> THE RECORDS:
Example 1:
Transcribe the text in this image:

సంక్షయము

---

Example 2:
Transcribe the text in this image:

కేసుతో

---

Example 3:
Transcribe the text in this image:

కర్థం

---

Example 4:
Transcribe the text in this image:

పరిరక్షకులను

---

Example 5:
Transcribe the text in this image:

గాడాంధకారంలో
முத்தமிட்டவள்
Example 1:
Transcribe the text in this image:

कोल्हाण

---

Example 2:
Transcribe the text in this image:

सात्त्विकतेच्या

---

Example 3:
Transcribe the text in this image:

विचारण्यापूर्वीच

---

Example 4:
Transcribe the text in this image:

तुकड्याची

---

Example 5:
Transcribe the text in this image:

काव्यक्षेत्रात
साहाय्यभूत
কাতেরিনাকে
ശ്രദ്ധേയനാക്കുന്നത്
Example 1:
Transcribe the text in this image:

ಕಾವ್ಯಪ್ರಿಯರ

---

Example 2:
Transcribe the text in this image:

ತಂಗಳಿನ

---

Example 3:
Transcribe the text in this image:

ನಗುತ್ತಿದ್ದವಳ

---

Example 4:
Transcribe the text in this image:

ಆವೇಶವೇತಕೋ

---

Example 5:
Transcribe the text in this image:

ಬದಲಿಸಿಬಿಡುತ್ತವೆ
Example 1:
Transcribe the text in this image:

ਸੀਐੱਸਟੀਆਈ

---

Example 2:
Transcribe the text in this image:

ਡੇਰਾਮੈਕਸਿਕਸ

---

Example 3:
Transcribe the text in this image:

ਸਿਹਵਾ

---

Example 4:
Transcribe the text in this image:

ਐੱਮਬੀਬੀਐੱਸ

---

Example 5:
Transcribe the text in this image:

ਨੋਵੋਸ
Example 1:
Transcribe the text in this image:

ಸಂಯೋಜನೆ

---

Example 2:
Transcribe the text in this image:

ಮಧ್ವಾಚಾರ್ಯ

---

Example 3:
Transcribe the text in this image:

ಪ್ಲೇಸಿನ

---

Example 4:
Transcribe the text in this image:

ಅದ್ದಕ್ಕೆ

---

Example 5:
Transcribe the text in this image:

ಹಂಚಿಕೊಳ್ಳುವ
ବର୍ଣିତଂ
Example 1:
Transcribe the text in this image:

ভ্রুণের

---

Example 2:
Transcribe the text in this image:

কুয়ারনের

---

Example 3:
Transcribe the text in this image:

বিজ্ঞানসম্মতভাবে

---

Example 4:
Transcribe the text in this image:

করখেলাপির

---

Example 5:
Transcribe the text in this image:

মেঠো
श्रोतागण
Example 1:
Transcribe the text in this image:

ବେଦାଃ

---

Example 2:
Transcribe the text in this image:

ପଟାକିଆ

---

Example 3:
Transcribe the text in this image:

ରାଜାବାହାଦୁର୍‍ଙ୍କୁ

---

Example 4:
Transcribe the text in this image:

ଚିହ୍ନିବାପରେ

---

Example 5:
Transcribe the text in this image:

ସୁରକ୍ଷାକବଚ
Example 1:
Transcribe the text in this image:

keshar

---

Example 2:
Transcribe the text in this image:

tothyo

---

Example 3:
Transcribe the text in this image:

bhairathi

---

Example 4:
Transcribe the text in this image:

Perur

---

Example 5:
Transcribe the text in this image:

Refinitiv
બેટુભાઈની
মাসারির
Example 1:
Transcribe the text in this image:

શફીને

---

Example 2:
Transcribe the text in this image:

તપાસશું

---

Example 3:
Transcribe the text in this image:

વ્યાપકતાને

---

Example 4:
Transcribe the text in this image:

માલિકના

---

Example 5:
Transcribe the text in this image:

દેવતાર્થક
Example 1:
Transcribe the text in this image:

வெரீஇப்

> TO DO: Type out the whole listing above exactly.

> OUTPUT FOR THIS TASK:
Example 1:
Transcribe the text in this image:

సంక్షయము

---

Example 2:
Transcribe the text in this image:

కేసుతో

---

Example 3:
Transcribe the text in this image:

కర్థం

---

Example 4:
Transcribe the text in this image:

పరిరక్షకులను

---

Example 5:
Transcribe the text in this image:

గాడాంధకారంలో
முத்தமிட்டவள்
Example 1:
Transcribe the text in this image:

कोल्हाण

---

Example 2:
Transcribe the text in this image:

सात्त्विकतेच्या

---

Example 3:
Transcribe the text in this image:

विचारण्यापूर्वीच

---

Example 4:
Transcribe the text in this image:

तुकड्याची

---

Example 5:
Transcribe the text in this image:

काव्यक्षेत्रात
साहाय्यभूत
কাতেরিনাকে
ശ്രദ്ധേയനാക്കുന്നത്
Example 1:
Transcribe the text in this image:

ಕಾವ್ಯಪ್ರಿಯರ

---

Example 2:
Transcribe the text in this image:

ತಂಗಳಿನ

---

Example 3:
Transcribe the text in this image:

ನಗುತ್ತಿದ್ದವಳ

---

Example 4:
Transcribe the text in this image:

ಆವೇಶವೇತಕೋ

---

Example 5:
Transcribe the text in this image:

ಬದಲಿಸಿಬಿಡುತ್ತವೆ
Example 1:
Transcribe the text in this image:

ਸੀਐੱਸਟੀਆਈ

---

Example 2:
Transcribe the text in this image:

ਡੇਰਾਮੈਕਸਿਕਸ

---

Example 3:
Transcribe the text in this image:

ਸਿਹਵਾ

---

Example 4:
Transcribe the text in this image:

ਐੱਮਬੀਬੀਐੱਸ

---

Example 5:
Transcribe the text in this image:

ਨੋਵੋਸ
Example 1:
Transcribe the text in this image:

ಸಂಯೋಜನೆ

---

Example 2:
Transcribe the text in this image:

ಮಧ್ವಾಚಾರ್ಯ

---

Example 3:
Transcribe the text in this image:

ಪ್ಲೇಸಿನ

---

Example 4:
Transcribe the text in this image:

ಅದ್ದಕ್ಕೆ

---

Example 5:
Transcribe the text in this image:

ಹಂಚಿಕೊಳ್ಳುವ
ବର୍ଣିତଂ
Example 1:
Transcribe the text in this image:

ভ্রুণের

---

Example 2:
Transcribe the text in this image:

কুয়ারনের

---

Example 3:
Transcribe the text in this image:

বিজ্ঞানসম্মতভাবে

---

Example 4:
Transcribe the text in this image:

করখেলাপির

---

Example 5:
Transcribe the text in this image:

মেঠো
श्रोतागण
Example 1:
Transcribe the text in this image:

ବେଦାଃ

---

Example 2:
Transcribe the text in this image:

ପଟାକିଆ

---

Example 3:
Transcribe the text in this image:

ରାଜାବାହାଦୁର୍‍ଙ୍କୁ

---

Example 4:
Transcribe the text in this image:

ଚିହ୍ନିବାପରେ

---

Example 5:
Transcribe the text in this image:

ସୁରକ୍ଷାକବଚ
Example 1:
Transcribe the text in this image:

keshar

---

Example 2:
Transcribe the text in this image:

tothyo

---

Example 3:
Transcribe the text in this image:

bhairathi

---

Example 4:
Transcribe the text in this image:

Perur

---

Example 5:
Transcribe the text in this image:

Refinitiv
બેટુભાઈની
মাসারির
Example 1:
Transcribe the text in this image:

શફીને

---

Example 2:
Transcribe the text in this image:

તપાસશું

---

Example 3:
Transcribe the text in this image:

વ્યાપકતાને

---

Example 4:
Transcribe the text in this image:

માલિકના

---

Example 5:
Transcribe the text in this image:

દેવતાર્થક
Example 1:
Transcribe the text in this image:

வெரீஇப்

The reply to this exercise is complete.